Reviewed by Dennis Schwartz

A great low-budget heist film noir. In a remote part of Utah a gang robs a train heading for San Francisco with ten million in gold. They overcome the train by blocking it and using tear gas to overcome the motorman, and while wearing white stockings to cover their faces — they remove the gold mint onto their truck.

The gang members are: Eddie, the college educated leader and brains behind the operation, who is pulling off his first job; Skeets, who just got released from jail and is despondent because his wife died– he now plans to take his teenage son to Rio to live in luxury; Frankie, a race car driver barred from racing for life because he failed to follow the track rules during a race; Commando, a happy-go-lucky bachelor, who works as a stuntman; and, Roly a regular truck driver with a chewing gum habit.

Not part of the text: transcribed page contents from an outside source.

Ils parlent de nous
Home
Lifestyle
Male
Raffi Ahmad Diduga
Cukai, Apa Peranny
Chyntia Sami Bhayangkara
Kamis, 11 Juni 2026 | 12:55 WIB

The plan is to travel in three different trucks: a furniture moving van, a truck carrying coffee, and a chemical tanker. They are separated by thirty minute intervals, with the gold split in each truck and hidden, as they plan to reach Los Angeles and melt the gold into the fenders of the three cars they purchased under false names. They will then load them onto a boat they will board to take them to Lisbon.

Warning: spoiler to follow in next two paragraphs.

Roly leaves first carrying the furniture, but he panics at a roadblock and is killed when he tries to make a run for it. The next truck loaded with coffee, driven by Commando and Skeets, is nailed at the weighing station. Commando had just killed a gas attendant in Nevada when he dropped his gun and panicked by killing the old man. Eddie and Frankie get a close call at the weighing station but they are the only ones to reach LA. Fran, Eddie’s girlfriend, meets them at a foundry where they melt down the gold and put it into the car bumpers and chrome.

The next morning, on their way to the boat, they get into a fender bender on the crowded freeway as a woman driver gawking at a traffic accident rams them and when the police try to separate the cars the chrome becomes loose revealing the gold. Frankie is shot trying to draw his gun; Eddie gets crushed to death trying to jump off the overpass onto a passing truck; and, Fran gets captured trying to run away.

The gang is shown to be a bunch of losers who foul up a great plan by their bad luck, insecurities, and their plan being too complicated for them to handle despite how marvelously it was planned out. Perennial losers in filmdom, Elisha Cook, Jr. and Stafford Repp, fit right into this plot. It made for a very entertaining film.